[Material supplied Boundary: Start]

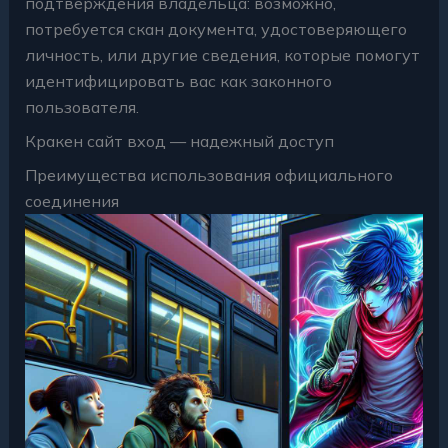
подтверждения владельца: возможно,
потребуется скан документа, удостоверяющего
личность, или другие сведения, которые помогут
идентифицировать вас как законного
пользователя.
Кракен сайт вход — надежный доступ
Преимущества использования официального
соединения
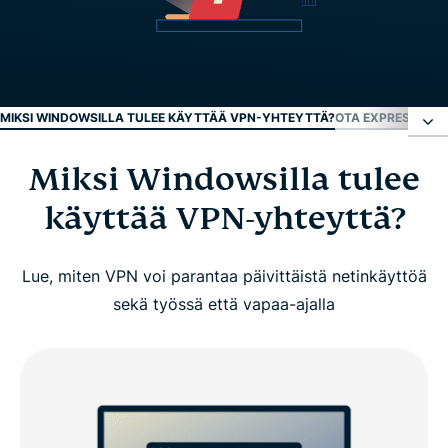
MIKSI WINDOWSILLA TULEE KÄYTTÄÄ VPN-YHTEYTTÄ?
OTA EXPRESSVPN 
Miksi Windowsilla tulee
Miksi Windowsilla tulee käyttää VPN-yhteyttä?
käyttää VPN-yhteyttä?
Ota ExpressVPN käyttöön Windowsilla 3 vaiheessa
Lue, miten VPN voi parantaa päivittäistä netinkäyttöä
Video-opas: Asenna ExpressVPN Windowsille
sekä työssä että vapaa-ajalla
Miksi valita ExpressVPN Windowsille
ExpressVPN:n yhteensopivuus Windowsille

[Material supplied Boundary: End]
[Material supplied Boundary: Start]

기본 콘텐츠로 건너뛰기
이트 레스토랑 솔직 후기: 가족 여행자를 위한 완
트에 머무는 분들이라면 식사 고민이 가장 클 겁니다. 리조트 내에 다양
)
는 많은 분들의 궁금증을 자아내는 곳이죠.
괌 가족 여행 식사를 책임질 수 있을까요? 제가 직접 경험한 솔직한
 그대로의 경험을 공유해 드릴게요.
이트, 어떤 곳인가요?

[Material supplied Boundary: End]
[Material supplied Boundary: Start]

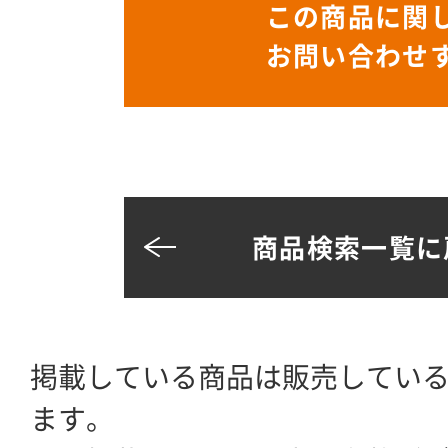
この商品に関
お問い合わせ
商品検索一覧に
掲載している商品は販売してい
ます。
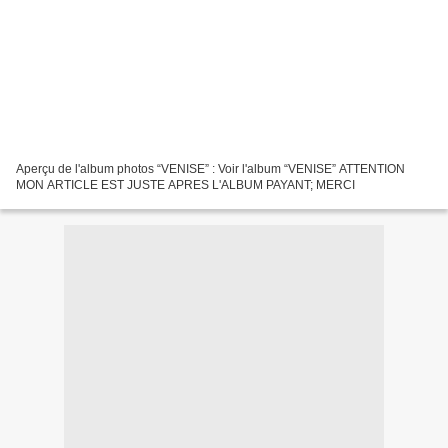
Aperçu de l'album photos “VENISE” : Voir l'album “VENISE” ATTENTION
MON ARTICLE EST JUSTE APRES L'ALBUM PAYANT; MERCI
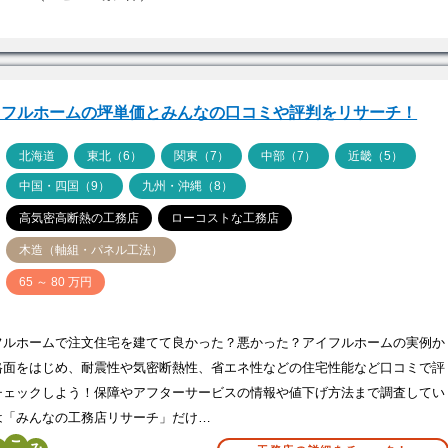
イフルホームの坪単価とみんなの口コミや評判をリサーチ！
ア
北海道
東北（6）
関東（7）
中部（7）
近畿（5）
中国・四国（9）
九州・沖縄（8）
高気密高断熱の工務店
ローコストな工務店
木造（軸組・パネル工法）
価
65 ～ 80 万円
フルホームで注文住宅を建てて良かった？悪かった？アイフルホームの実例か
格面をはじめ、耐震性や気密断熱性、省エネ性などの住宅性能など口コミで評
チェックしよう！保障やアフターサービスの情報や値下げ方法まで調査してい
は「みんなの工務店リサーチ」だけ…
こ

[Material supplied Boundary: End]

Gather every line in the records above that contains the string "Windowsille", matching case exactly.

Answer to this exercise:
Video-opas: Asenna ExpressVPN Windowsille
Miksi valita ExpressVPN Windowsille
ExpressVPN:n yhteensopivuus Windowsille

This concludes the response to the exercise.